Excerpt provided Block Start
FJC Distances Itself from Experts Report

The letter below has just appeared in my inbox. It answers some of the questions I had been pondering, and a few I hadn’t thought of.

For ease of reference other relevant reading on this blog can be found here: Experts in Family Courts, Experts Upon Experts, and Experts, the Press and a Sloppy Approach to Evidence Based Reporting.

 

Mrs Westmacott et al

By email.

17 April 2012

Dear Sirs

 

Professor Ireland’s Research

Thank you for your letter, sent on behalf of a number of your colleagues, dated 8th April.

You ask several questions relating to Professor Ireland’s study, recently published by UCLAN. In responding, I follow the order set out in your letter.

How was the research instigated and was a process of tendering followed?

The research proposal was first discussed in the Experts Committee of the Family Justice Council in late 2008 and early 2009 and Professor Ireland was asked to submit a proposal to the Projects Committee of the Council. The issue first arose because of anecdotal evidence suggesting a level of concern about the quality of some psychologists reports used in expert evidence in family proceedings. Professor Ireland submitted a proposal and it was considered by the Projects Committee and then approved by the Executive Committee of the FJC. The proposal then went through the procurement and Data Access Panel processes required by the Ministry of Justice and HMCTS. Professor Ireland has indicated that the research proposal was given ethical approval by UCLAN.

How was this research team selected from any competitors?

Professor Ireland’s proposal met the criteria for a single tender.

What is the nature of FJC involvement with and support for this study?

The Council part funded the study which was submitted to the FJC, as agreed, for review and with an option to publish.

What is the FJC’s view of the quality of the study?

Four academic and professional reviewers commented on various drafts of the report, on behalf of the FJC, and all took the view that the report would require some amendment before the Council should publish it. Professor Ireland made a number of amendments but, ultimately, the FJC declined to exercise the option to publish the work. However, as only part funders the work was not the intellectual property of the FJC, but of UCLAN which has promulgated the material on their own website.

Does the FJC endorse the results of the study?
Excerpt provided Block End
The data Block Start
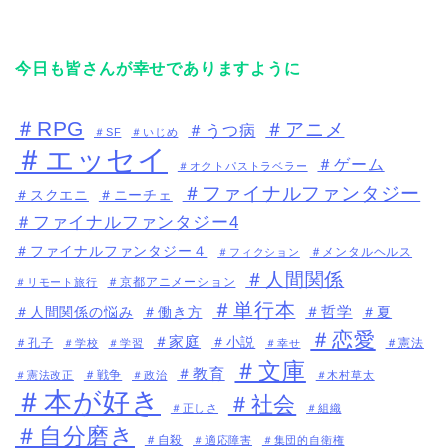
今日も皆さんが幸せでありますように
＃RPG
＃アニメ
＃うつ病
＃SF
＃いじめ
＃エッセイ
＃ゲーム
＃オクトパストラベラー
＃ファイナルファンタジー
＃スクエニ
＃ニーチェ
＃ファイナルファンタジー4
＃ファイナルファンタジー４
＃メンタルヘルス
＃フィクション
＃人間関係
＃京都アニメーション
＃リモート旅行
＃単行本
＃哲学
＃人間関係の悩み
＃働き方
＃夏
＃恋愛
＃家庭
＃小説
＃孔子
＃憲法
＃学校
＃学習
＃幸せ
＃文庫
＃教育
＃戦争
＃憲法改正
＃政治
＃木村草太
＃本が好き
＃社会
＃正しさ
＃組織
＃自分磨き
＃自殺
＃適応障害
＃集団的自衛権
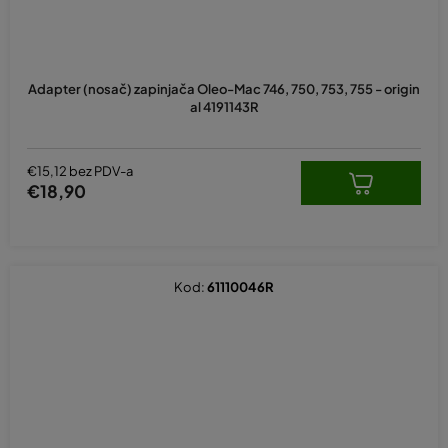
Adapter (nosač) zapinjača Oleo-Mac 746, 750, 753, 755 - origin
al 4191143R
€15,12 bez PDV-a
€18,90
Kod:
61110046R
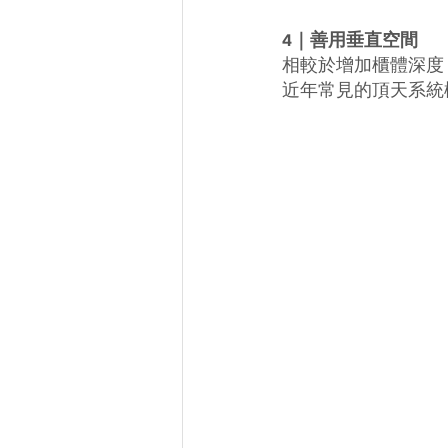
4｜善用垂直空間
相較於增加櫃體深度
近年常見的頂天系統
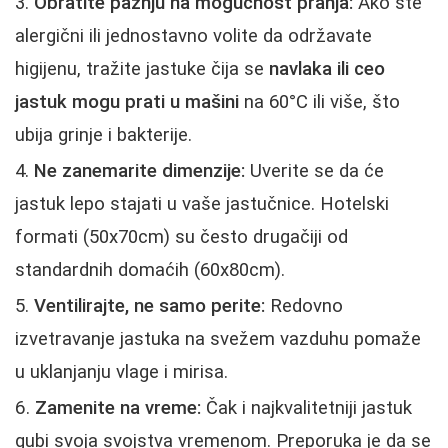
Obratite pažnju na mogućnost pranja:
Ako ste
alergični ili jednostavno volite da održavate
higijenu, tražite jastuke čija se
navlaka ili ceo
jastuk mogu prati u mašini
na 60°C ili više, što
ubija grinje i bakterije.
Ne zanemarite dimenzije:
Uverite se da će
jastuk lepo stajati u vaše jastučnice. Hotelski
formati (50x70cm) su često drugačiji od
standardnih domaćih (60x80cm).
Ventilirajte, ne samo perite:
Redovno
izvetravanje jastuka na svežem vazduhu pomaže
u uklanjanju vlage i mirisa.
Zamenite na vreme:
Čak i najkvalitetniji jastuk
gubi svoja svojstva vremenom. Preporuka je da se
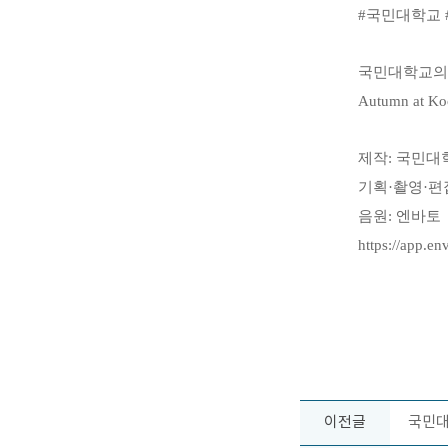
#
국민대학교
국민대학교의
Autumn at Ko
제작
:
국민대
기획
·
촬영
·
편
음원
:
엔바토
https://app.e
이전글
국민대학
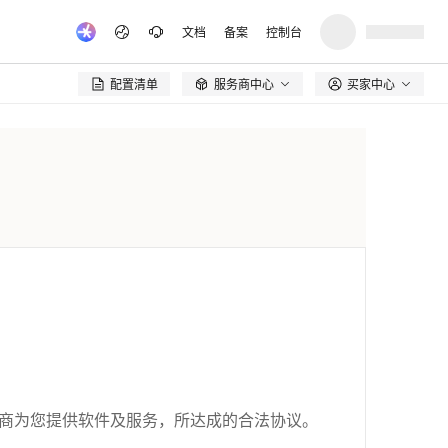
文档
备案
控制台
配置清单
服务商中心
买家中心

商为您提供软件及服务，所达成的合法协议。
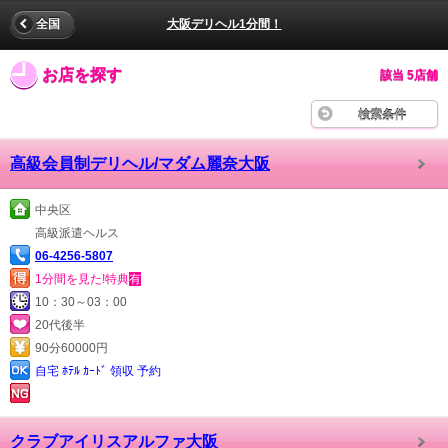
全国
大阪デリヘル1分間！
お店を探す
該当 5店舗
検索条件
高級会員制デリヘル/マダム麗奈大阪
中央区
高級派遣ヘルス
06-4256-5807
1分間を見た!特典
有
10：30～03：00
20代後半
90分60000円
自宅 ﾎﾃﾙ ｶｰﾄﾞ 領収 予約
クラブアイリスアルファ大阪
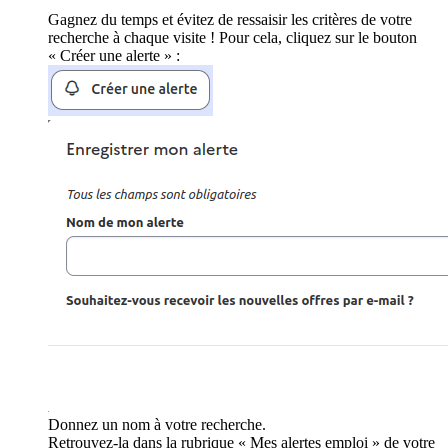
Gagnez du temps et évitez de ressaisir les critères de votre
recherche à chaque visite ! Pour cela, cliquez sur le bouton
« Créer une alerte » :
Donnez un nom à votre recherche.
Retrouvez-la dans la rubrique « Mes alertes emploi » de votre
The data Block End
* _Task requirements_:
**a)** Quote the post about the Family Justice Council from "How was this" to "results of the study?".
**b)** Find each line in the entries that contains the string "recherche", and copy those lines.
The entries bear no relation to the post about the Family Justice Council.

* _Numbered responses_:
**a)**
How was this research team selected from any competitors?

Professor Ireland’s proposal met the criteria for a single tender.

What is the nature of FJC involvement with and support for this study?

The Council part funded the study which was submitted to the FJC, as agreed, for review and with an option to publish.

What is the FJC’s view of the quality of the study?

Four academic and professional reviewers commented on various drafts of the report, on behalf of the FJC, and all took the view that the report would require some amendment before the Council should publish it. Professor Ireland made a number of amendments but, ultimately, the FJC declined to exercise the option to publish the work. However, as only part funders the work was not the intellectual property of the FJC, but of UCLAN which has promulgated the material on their own website.

Does the FJC endorse the results of the study?

**b)**
recherche à chaque visite ! Pour cela, cliquez sur le bouton
Donnez un nom à votre recherche.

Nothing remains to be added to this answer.